長い移動に何とか耐え切り、夕方に到着しました。
本来ならタシュケント空港からそのままウルゲンチに飛んでヒヴァを訪れ、さらにブハラ→サマルカンド→タシュケントと回る方が、タシュケントの滞在時間を減らせるのでベター。あえて逆周りにしたのは、この町をクライマックスにした方がいいと考えたからでした。その考えは正解だったと思います。
ヒヴァはサマルカンドやブハラよりはるかに小さい一方、イチャン・カラ(内城)と呼ばれる地区はそっくりそのまま世界遺産になっていて、昔の雰囲気をどこよりも深く味わえます。
これが玄関口にあたる西門。小さい町ながらも堂々たるつくりです。ホテルは中にあり、入場券を買って入ります。
泊まったのは「マリカ・ヘイヴァック」。サマルカンドのホテルと同じくマリカ・ホテルグループが運営する宿です。
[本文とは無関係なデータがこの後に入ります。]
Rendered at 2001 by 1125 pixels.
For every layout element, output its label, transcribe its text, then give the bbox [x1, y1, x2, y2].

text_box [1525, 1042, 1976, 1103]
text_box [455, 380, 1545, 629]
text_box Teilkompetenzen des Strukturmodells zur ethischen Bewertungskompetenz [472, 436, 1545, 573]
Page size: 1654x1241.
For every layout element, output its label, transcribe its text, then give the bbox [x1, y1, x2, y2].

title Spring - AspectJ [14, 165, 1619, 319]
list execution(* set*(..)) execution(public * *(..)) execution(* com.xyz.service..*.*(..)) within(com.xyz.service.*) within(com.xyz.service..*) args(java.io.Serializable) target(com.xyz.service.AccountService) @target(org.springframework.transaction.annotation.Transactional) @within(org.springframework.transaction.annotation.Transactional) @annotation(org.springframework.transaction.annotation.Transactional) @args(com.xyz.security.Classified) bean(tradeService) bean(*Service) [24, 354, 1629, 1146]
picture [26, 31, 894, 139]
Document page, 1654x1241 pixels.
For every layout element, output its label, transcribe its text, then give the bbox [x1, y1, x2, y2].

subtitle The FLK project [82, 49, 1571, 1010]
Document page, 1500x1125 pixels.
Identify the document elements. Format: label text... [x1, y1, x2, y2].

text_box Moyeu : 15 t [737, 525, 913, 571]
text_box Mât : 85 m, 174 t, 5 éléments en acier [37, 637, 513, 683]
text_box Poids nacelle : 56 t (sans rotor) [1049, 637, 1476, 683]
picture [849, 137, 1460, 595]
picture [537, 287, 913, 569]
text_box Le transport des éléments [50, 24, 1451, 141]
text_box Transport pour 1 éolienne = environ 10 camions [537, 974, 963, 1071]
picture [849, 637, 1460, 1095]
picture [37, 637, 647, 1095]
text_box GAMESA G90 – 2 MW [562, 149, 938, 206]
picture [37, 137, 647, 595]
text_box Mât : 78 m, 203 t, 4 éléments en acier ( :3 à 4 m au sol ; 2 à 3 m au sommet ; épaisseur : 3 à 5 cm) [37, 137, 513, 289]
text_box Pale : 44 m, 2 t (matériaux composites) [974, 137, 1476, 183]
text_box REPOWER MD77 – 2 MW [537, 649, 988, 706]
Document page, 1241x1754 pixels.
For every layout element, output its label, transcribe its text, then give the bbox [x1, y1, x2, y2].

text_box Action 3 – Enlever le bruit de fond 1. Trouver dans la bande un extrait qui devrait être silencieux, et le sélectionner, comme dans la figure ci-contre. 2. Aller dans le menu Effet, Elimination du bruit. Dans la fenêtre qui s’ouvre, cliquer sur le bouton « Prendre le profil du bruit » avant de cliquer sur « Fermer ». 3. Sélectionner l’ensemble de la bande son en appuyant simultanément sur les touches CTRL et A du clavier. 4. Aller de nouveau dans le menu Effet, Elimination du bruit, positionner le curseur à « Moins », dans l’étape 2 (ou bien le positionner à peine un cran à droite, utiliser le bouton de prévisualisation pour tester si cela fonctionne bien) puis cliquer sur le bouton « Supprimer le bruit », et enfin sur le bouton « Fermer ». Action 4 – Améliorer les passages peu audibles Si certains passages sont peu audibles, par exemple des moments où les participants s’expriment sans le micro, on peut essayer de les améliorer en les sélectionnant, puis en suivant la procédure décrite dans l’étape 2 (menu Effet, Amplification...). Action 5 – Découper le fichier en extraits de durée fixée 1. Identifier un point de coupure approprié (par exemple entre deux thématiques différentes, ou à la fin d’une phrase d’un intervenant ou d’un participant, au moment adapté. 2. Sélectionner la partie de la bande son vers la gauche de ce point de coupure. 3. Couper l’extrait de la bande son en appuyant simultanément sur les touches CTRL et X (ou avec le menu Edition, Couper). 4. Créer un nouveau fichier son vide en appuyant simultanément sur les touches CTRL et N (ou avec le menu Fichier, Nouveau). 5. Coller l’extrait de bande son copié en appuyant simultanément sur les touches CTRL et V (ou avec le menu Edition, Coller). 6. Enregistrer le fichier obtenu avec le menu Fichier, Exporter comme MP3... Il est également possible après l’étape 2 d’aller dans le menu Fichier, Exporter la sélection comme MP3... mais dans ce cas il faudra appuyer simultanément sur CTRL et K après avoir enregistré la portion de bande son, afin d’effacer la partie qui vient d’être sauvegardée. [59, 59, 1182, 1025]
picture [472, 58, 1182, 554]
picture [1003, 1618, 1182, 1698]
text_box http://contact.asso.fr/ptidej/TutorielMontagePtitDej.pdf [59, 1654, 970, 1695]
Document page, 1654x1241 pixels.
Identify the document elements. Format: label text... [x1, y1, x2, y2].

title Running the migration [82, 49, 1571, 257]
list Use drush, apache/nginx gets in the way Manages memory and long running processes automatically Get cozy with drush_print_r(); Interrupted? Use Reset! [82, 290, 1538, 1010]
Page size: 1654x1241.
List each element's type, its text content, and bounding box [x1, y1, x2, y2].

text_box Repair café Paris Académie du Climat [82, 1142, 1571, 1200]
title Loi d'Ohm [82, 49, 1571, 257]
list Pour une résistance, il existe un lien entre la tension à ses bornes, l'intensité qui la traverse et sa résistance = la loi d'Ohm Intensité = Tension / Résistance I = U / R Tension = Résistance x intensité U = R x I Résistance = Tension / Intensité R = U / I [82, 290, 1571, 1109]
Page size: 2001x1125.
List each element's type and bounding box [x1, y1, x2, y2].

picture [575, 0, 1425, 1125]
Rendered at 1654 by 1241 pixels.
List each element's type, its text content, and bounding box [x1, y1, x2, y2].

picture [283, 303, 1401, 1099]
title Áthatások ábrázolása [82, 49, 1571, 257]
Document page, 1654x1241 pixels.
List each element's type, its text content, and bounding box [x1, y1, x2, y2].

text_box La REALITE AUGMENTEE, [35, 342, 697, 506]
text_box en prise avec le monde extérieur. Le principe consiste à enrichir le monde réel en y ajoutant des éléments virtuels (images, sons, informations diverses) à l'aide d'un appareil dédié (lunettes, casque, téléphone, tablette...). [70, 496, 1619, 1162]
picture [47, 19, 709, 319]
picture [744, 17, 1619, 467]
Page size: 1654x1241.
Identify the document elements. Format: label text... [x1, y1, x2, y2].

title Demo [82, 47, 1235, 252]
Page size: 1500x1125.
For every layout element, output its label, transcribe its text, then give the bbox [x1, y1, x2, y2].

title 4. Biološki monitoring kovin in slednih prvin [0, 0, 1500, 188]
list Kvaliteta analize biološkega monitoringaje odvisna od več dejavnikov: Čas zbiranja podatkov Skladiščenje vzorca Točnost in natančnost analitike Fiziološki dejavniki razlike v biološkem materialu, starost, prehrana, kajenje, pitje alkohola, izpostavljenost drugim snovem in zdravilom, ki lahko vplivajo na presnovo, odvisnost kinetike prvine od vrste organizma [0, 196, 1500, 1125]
西門近くにもマリカ・ホテルはあり、こちらはメドレセ風の立派な建物。当方が泊まった方はコテージ風ともいえる小さい建物で、豪華とはいえないものの、清潔で満足できるものでした。せっかく来たならイチャン・カラの中で宿泊した方がより浸れるはずです。
難点は水が塩分を含んでいてきれいじゃないこと。これはイチャン・カラの外を含め、どのホテルもそうでしょう。ネットは一応できるけれども、つながりが悪く遅いので、できるのはせいぜいメールチェック程度。タシュケントのウズベキスタン・ホテルすら満足にネットが使えないので、これも致し方ありません。
ホテルで荷を解いた後、さっそくうろつきます。
これが西門を入ってすぐのメーンストリート。カルタミナル(短い塔)と呼ばれるミナレットの美しさには息を呑むばかり。
イチャン・カラ内部は徹底して景観が統一されているので、どこに目をやっても絵になります。ここまで見事に統一感を保った観光地は欧州以外にはあまりないのではないでしょうか。
観光地だけあって撮影も行われていました。ビデオクリップか何かかな?結婚式を挙げたばかりのカップルもよく見かけます。
地元のアイドル、ラクダのカーチャです。誰も乗ってくれなくてヒマそうでした。ラクダはインド北西部から西がヒトコブ、中国北西部などの東がフタコブ。確かフタコブの学名のシノニム(異名)はウズベキスタンの一部を含んでいたバクトリア王国から来ていたはずですが、彼女はヒトコブでした。後ろに写っているように猫も多く、性格はカーチャ同様におだやか。
イチャン・カラの外を歩いていたときにサッカーをしていた少年。なかなかの男前です。ネットでこの写真を見つけたらぜひ連絡してくださいね!
ロシアとヒヴァの関係は、ピョートル大帝時代にさかのぼります。ペルシャからの圧迫を受けていたヒヴァのハンがロシアに応援を要請したのがきっかけでした。ピョートル大帝はしばらく経ってから使節を送りましたが、政治情勢が変わっていたため使節のほとんどが殺されてしまいました。しかしこの時は報復できる状況ではなく、その後も何度か遠征の計画が立てられましたが、ヒヴァは砂漠に囲まれている上、付近にはトルクメン人の盗賊が跋扈しており、たどり着くことすら困難な時代が続きます。
ヒヴァのハンはブハラ・ハン国のアミールに負けず劣らず残虐な人物が多く、奴隷の数でははるかにしのぐほどでした。奴隷にはペルシャ人だけでなくロシア人が相当いて、当然ながらロシアはそれを問題視していました。一方、それを懸念したのが英国でした。19世紀に入ってロシアの圧迫が強まると、シェークスピア中尉がこの地を訪れ、ハンを説得してロシア人奴隷を解放させ、侵略の口実を取り除くのに成功します。しかしそれも一時しのぎにしかならず、結局は侵略を止めることができませんでした。
1873年には初代トルキスタン総督のカウフマン将軍が攻撃を仕掛け、ヒヴァは属国の地位に転落します。その5年前にブハラ・ハン国、3年後にはコーカンド・ハン国が占領され、中央アジアは文字通りロシアの支配下に置かれます。ブハラ・ハン国とヒヴァ・ハン国はロシア革命まで存続しますが、それは名目上のことで、中央アジアの中世はこの時代を持って終了したといえます。
ヒヴァは昼間も十分すぎるほど美しい町ですが、圧巻だったのは夜でした。表へ出てみると…
もう言葉は要りませんね。ここにきて本当に良かった。
アトピーの症状が悪化し、足が血だらけになる中での旅でしたが、それが気にならないほど楽しめました。
あまり触れませんでしたが、ウズベキスタンは文明の十字路に位置するだけあって、人々の顔立ちや暮らしはさまざま。人種が混ざり合う土地ならではの、エキゾチックな顔立ちをした美しい女性がたくさんいます。それに男性も含めて性格はわりとおだやかで、イスラム教国の一部にみられるすれた感じはありませんでした。
今回は駆け足で東のフェルガナ盆地に行けませんでしたし、ぜひまた来たいと思います。そして次は現地の人々と深く交流できるような旅にしたいですね。